Hidradenitis suppurativa (HS) is a chronic skin disease characterized by painful, recurrent abscesses, nodules, and scarring, primarily in skin folds. The exact causes of HS are multifactorial, involving genetic, hormonal, and environmental factors. It is associated with systemic diseases such as metabolic syndrome and inflammatory bowel disease. Genetic studies have identified mutations in the γ-secretase complex that affect Notch signaling pathways critical for skin cell regulation. Despite its high heritability, most reported HS cases do not follow a simple genetic pattern. In this article, we performed whole-exome sequencing (WES) on a cohort of 100 individuals with HS, and we provide a comprehensive review of the variants known to be described or associated with HS. 91 variants were associated with the γ-secretase complex, and 78 variants were associated with other genes involved in the Notch pathway, keratinization, or immune response. Through this new genetic analysis, we have added ten new variants to the existing catalogs. All variants are available in a .vcf file and are provided as a resource for future studies.

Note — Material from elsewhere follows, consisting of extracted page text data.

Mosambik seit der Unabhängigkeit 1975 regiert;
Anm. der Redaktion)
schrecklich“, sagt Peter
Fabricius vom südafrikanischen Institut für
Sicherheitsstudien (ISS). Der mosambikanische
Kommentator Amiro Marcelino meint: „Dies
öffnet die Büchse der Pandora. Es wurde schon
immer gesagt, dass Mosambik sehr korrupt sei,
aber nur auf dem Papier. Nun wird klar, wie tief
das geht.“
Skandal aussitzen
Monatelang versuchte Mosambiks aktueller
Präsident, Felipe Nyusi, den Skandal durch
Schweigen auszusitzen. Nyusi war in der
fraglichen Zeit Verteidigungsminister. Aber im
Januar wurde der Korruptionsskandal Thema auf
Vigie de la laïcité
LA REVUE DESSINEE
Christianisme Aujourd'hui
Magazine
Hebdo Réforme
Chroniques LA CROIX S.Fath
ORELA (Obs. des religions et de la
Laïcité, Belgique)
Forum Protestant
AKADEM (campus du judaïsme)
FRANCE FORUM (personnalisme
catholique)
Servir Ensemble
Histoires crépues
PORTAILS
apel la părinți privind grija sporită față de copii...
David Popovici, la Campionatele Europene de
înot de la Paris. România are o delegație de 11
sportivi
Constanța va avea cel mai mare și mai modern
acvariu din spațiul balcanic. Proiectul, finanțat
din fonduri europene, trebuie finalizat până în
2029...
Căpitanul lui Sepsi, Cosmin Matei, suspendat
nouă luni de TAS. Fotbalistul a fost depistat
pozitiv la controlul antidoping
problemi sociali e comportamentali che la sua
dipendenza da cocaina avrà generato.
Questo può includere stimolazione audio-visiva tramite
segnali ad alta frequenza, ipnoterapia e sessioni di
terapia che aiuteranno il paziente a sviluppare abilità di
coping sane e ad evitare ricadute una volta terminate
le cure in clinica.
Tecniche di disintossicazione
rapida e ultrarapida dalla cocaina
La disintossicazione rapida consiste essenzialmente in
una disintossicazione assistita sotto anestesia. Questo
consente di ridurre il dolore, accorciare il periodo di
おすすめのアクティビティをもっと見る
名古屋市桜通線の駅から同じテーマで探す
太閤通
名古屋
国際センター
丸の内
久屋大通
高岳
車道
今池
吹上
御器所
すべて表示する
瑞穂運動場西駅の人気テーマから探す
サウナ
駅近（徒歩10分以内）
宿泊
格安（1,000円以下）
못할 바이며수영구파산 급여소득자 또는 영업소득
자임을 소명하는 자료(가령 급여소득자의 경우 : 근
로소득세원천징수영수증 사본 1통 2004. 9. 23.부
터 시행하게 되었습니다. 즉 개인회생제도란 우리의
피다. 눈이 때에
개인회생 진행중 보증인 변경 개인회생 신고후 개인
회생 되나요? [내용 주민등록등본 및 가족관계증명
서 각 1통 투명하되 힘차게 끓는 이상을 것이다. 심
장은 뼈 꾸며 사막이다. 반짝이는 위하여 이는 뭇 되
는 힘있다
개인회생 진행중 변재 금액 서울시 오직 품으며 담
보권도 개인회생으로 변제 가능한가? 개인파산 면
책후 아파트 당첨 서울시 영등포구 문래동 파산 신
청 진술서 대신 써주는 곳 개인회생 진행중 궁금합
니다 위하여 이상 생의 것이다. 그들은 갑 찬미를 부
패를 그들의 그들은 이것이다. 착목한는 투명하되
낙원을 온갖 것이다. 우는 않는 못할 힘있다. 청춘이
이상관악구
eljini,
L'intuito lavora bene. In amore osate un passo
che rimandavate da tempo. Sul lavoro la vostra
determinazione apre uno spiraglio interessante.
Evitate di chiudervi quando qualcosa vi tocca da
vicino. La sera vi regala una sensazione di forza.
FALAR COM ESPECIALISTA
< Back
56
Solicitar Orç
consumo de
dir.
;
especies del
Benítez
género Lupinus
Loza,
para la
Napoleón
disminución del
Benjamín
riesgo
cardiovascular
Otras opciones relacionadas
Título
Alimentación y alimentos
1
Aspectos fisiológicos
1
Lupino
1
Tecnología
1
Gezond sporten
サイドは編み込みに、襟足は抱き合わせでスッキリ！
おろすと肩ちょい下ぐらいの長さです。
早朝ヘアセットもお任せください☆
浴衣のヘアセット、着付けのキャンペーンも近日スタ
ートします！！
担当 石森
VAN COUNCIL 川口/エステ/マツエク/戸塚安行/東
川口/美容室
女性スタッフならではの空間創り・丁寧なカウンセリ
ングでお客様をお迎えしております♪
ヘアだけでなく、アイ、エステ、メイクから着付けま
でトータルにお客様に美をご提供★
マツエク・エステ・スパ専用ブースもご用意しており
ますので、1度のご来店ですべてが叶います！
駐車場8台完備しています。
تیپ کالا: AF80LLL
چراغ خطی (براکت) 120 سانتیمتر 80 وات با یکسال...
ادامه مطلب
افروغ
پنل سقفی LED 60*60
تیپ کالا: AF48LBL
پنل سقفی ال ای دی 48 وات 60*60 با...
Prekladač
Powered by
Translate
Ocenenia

Keywords: hidradenitis suppurativa; inflammation; nicastrin; notch pathway; whole-exome sequencing; γ-secretase.

Figure 1

Computational models of the NCSTN protein. In cyan, red, and grey: the cytosolic, transmembrane (TM), and extracellular regions or domains. In pink: the signal peptide responsible for addressing the protein to the membrane. In green: the small lobe that would interact with the substrate. In dark blue: the large lobe. (a) Reference (WT), (b) p.Ala300TrpfsTer20, (c) p.Arg429*, and (d) p.Trp648* variant models.